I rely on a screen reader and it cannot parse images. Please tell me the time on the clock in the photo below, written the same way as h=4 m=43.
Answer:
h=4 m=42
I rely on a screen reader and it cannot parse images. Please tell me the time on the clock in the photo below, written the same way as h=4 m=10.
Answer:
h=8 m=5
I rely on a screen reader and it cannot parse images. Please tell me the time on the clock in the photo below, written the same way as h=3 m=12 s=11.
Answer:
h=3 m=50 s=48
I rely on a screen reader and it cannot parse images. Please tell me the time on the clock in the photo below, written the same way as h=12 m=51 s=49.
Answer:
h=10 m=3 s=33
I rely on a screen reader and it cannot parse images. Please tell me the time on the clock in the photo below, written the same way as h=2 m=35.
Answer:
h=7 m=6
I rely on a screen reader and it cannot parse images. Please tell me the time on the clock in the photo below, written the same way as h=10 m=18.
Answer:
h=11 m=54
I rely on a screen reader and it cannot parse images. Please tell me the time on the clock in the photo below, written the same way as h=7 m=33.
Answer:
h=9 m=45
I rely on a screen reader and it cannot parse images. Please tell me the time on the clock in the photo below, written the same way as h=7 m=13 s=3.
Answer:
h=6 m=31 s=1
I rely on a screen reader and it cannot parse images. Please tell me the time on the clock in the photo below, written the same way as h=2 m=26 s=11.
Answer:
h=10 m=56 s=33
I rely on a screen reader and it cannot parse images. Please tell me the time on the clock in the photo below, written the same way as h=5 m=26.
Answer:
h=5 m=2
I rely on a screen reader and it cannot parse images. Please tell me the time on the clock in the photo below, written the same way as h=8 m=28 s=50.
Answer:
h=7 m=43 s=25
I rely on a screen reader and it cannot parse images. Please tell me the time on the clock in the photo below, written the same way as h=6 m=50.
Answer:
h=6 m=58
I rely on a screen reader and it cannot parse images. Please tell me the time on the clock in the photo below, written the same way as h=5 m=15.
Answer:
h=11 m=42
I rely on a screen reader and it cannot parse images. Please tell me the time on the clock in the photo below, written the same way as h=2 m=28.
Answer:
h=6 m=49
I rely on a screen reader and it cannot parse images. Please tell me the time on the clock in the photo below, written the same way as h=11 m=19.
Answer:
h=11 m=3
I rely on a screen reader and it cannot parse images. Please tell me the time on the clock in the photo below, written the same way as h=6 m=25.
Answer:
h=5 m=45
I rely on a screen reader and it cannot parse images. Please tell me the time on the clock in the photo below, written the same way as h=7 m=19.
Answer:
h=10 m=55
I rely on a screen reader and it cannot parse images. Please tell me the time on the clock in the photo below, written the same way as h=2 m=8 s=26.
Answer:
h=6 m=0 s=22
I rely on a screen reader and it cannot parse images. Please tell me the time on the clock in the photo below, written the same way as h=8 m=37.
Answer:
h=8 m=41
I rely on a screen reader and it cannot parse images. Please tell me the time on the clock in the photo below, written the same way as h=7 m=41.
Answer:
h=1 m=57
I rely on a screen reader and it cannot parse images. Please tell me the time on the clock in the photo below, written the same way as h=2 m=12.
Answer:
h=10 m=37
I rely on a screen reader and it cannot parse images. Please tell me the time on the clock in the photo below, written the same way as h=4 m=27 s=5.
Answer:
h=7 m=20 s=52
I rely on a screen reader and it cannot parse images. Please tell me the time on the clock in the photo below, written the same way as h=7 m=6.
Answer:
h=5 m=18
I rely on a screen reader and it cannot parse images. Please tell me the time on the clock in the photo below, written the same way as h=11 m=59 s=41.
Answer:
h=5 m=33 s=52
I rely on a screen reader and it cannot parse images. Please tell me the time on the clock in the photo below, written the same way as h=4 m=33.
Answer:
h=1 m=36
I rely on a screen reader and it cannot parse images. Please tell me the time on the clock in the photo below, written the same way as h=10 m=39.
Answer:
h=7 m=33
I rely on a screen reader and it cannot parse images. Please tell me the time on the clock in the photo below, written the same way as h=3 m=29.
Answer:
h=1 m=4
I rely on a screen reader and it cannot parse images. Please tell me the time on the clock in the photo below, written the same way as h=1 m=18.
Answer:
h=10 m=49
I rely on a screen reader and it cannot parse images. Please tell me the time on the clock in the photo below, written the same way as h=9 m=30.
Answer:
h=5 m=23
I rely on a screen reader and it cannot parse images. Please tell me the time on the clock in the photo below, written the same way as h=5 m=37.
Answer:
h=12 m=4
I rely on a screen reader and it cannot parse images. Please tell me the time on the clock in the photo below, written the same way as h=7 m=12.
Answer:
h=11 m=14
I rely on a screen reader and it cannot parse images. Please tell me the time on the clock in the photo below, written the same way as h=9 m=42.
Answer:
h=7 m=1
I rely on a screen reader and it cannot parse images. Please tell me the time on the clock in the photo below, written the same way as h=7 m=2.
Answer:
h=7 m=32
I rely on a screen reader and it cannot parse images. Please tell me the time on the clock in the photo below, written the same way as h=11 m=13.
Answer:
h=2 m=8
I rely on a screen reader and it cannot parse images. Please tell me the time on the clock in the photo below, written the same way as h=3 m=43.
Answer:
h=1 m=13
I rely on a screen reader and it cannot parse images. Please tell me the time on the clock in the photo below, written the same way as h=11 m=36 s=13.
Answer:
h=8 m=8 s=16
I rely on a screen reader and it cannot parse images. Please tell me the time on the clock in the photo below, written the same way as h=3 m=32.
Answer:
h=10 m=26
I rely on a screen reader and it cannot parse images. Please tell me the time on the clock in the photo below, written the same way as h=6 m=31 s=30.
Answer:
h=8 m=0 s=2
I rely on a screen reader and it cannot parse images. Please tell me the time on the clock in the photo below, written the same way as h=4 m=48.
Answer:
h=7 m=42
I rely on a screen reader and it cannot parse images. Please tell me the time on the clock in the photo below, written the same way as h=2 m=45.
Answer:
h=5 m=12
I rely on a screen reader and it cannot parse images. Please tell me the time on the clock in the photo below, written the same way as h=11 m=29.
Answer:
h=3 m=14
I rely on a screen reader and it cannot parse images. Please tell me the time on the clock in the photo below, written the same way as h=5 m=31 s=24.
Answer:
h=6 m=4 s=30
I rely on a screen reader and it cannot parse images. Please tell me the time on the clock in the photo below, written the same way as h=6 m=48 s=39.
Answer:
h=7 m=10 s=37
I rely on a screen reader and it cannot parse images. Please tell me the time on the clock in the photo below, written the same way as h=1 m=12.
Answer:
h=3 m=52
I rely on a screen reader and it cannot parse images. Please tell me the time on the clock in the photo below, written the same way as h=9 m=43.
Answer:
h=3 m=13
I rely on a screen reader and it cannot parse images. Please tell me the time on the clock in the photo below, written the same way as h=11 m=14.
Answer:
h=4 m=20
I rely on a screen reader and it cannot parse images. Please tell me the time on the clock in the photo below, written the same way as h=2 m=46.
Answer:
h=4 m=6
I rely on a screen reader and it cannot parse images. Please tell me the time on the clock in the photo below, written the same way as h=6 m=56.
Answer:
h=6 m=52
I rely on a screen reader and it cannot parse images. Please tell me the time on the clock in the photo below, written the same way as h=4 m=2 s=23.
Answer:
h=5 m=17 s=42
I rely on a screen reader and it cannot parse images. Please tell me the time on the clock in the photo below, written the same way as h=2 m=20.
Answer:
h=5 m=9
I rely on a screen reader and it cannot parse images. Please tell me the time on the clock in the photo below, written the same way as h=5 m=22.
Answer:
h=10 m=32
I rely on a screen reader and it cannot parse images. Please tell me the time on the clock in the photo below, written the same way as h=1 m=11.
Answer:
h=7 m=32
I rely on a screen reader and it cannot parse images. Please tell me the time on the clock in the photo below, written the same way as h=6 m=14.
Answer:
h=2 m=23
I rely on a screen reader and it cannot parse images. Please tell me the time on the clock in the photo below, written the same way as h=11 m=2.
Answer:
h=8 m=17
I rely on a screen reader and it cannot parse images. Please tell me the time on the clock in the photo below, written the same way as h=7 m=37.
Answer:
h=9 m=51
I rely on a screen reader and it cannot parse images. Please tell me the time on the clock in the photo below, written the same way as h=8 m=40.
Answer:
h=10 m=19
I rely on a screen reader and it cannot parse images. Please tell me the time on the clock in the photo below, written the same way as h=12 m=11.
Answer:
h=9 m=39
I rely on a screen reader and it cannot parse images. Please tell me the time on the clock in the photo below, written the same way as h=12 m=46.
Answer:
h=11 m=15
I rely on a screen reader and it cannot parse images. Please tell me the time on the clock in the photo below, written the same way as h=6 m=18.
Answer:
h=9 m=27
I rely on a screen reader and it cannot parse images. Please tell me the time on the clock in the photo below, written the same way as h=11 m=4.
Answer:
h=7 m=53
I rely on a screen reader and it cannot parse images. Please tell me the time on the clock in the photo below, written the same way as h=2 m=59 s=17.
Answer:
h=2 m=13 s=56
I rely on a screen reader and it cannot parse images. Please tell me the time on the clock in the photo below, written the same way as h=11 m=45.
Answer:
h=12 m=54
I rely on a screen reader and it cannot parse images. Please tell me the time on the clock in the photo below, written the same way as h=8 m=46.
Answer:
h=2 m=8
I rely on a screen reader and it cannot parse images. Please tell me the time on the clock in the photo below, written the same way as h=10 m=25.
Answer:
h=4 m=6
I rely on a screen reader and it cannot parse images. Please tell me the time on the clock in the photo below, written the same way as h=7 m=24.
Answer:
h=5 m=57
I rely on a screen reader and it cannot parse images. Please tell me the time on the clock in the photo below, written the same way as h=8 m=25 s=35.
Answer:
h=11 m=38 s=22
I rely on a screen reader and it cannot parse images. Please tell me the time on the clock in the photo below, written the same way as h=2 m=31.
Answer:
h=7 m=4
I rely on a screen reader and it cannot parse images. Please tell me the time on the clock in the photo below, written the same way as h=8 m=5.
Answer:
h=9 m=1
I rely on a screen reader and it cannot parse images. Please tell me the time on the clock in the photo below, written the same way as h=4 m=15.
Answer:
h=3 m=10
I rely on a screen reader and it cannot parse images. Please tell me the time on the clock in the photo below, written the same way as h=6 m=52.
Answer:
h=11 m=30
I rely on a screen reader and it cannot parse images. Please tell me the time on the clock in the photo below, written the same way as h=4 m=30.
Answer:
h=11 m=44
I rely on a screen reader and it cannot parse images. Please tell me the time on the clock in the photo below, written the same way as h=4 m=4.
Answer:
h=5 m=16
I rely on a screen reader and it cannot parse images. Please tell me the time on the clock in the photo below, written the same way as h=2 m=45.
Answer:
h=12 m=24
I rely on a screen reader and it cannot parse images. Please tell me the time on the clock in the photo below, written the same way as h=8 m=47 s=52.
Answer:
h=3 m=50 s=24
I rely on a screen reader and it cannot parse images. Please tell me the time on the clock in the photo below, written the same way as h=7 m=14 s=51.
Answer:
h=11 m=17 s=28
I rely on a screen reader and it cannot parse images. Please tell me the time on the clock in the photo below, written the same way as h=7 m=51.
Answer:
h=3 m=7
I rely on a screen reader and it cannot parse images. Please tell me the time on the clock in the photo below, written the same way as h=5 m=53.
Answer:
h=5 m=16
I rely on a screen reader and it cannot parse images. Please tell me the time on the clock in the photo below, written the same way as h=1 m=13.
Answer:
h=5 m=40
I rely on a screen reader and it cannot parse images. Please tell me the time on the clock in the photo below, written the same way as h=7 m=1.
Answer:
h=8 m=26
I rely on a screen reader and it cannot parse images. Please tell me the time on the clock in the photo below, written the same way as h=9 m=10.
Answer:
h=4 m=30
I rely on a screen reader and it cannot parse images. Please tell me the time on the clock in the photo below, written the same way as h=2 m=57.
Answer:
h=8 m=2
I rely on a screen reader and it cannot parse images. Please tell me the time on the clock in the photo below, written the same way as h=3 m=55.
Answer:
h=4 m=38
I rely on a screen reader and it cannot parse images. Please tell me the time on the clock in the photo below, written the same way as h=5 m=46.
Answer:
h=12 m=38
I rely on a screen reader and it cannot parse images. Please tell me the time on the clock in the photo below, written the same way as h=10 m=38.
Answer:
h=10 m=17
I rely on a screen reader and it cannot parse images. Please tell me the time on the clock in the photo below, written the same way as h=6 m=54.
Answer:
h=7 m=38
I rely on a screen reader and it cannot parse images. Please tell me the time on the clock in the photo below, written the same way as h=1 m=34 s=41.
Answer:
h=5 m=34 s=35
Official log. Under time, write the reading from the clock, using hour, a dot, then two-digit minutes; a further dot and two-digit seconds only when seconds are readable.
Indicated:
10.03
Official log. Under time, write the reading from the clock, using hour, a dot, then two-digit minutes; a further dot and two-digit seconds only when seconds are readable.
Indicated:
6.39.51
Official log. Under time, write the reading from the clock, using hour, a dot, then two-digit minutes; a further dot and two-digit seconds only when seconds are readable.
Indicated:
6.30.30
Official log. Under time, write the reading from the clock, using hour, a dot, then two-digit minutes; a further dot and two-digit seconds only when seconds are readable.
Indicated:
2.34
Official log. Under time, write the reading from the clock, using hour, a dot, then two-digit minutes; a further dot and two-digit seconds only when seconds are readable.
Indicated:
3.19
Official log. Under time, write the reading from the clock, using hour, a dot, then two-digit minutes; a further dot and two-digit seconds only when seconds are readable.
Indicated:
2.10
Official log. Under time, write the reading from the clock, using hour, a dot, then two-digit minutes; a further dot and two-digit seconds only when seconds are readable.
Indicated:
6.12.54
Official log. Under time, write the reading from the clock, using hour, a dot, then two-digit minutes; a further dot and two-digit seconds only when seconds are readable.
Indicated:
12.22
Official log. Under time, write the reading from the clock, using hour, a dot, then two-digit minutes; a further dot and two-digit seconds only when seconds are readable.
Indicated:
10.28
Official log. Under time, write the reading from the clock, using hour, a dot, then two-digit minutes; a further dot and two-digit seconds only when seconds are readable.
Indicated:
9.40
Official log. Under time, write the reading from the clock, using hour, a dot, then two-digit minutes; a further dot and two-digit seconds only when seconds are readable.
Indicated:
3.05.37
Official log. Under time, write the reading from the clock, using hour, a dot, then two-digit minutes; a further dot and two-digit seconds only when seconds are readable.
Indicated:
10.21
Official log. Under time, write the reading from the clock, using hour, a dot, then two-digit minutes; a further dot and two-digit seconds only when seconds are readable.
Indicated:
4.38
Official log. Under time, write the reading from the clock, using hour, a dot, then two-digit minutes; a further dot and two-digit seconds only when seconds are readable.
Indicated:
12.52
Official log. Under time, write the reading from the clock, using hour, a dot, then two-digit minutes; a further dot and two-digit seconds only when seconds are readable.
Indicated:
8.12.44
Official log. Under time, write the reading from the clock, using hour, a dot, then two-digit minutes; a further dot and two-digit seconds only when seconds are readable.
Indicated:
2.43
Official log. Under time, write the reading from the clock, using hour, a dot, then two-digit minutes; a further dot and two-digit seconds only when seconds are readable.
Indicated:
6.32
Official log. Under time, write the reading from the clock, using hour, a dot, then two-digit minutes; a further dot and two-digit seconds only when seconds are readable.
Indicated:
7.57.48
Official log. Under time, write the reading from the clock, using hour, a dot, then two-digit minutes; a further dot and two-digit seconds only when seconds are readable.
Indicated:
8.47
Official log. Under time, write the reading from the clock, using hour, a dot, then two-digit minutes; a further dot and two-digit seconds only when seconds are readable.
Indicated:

************

Can you echo back the material from the line that contains "as h=3 m=32." through the line that contains "h=7 m=10 s=37", word for word and with both of those lines included?

I rely on a screen reader and it cannot parse images. Please tell me the time on the clock in the photo below, written the same way as h=3 m=32.
Answer:
h=10 m=26
I rely on a screen reader and it cannot parse images. Please tell me the time on the clock in the photo below, written the same way as h=6 m=31 s=30.
Answer:
h=8 m=0 s=2
I rely on a screen reader and it cannot parse images. Please tell me the time on the clock in the photo below, written the same way as h=4 m=48.
Answer:
h=7 m=42
I rely on a screen reader and it cannot parse images. Please tell me the time on the clock in the photo below, written the same way as h=2 m=45.
Answer:
h=5 m=12
I rely on a screen reader and it cannot parse images. Please tell me the time on the clock in the photo below, written the same way as h=11 m=29.
Answer:
h=3 m=14
I rely on a screen reader and it cannot parse images. Please tell me the time on the clock in the photo below, written the same way as h=5 m=31 s=24.
Answer:
h=6 m=4 s=30
I rely on a screen reader and it cannot parse images. Please tell me the time on the clock in the photo below, written the same way as h=6 m=48 s=39.
Answer:
h=7 m=10 s=37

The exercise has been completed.